A popularíssima peça, explorada em shopping centers e comerciais de perfume, chega precisa, com toda a brutalidade exigida pelo compositor russo. Quem a escutou no ensaio da véspera mal pode acreditar no progresso que os instrumentistas fizeram, orientados pelo regente venezuelano. E o espanto é ainda maior na obra seguinte, o esfuziante último movimento da Sinfonia nº 4, de Piotr Tchaikovsky. Apenas ocasionais problemas de equilíbrio ou afinação lembram não tratar-se de uma orquestra profissional.

 Terminado o programa oficial, o maestro López troca o blusão negro pela camiseta do Neojibá, para apresentar as peças de bis. E aí todo mundo perde a compostura. Durante a execução da brasileira Tico-tico no fubá ou do Mambo de West Side Story, os músicos têm a liberdade para se levantar, dançar, desafiar os colegas, improvisar coreografias em grupo; o público ri e bate palmas em ritmo.

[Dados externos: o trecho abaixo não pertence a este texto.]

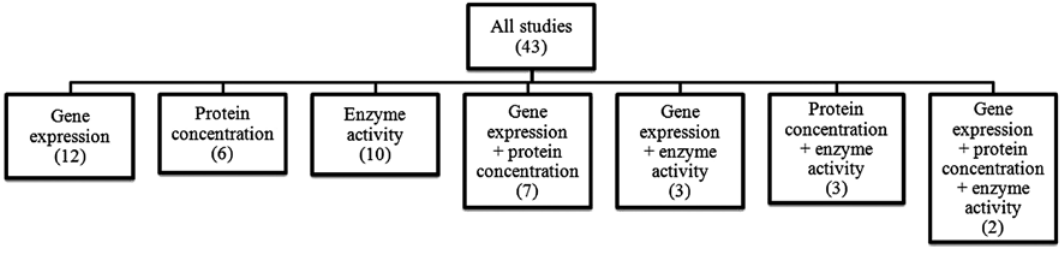
Figure 2: Distribution of cited articles according to methodology used to evaluate NPs effects on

Sem a menor compostura: ‘Tico-tico no fubá’ sinfônicoFoto: DW

O efeito é irresistível. Ao final, alguns espectadores saem cantarolando os temas musicais da noite. Um ou outro expert improvisado afirma em alto e bom som que a OJB “é a melhor orquestra do mundo”. Ponto para a música erudita. Ponto para a determinação dos organizadores do Neojibá, o talento dos jovens músicos e o apoio dos profissionais alemães. E ainda mais um ponto para o poder transformador da beleza.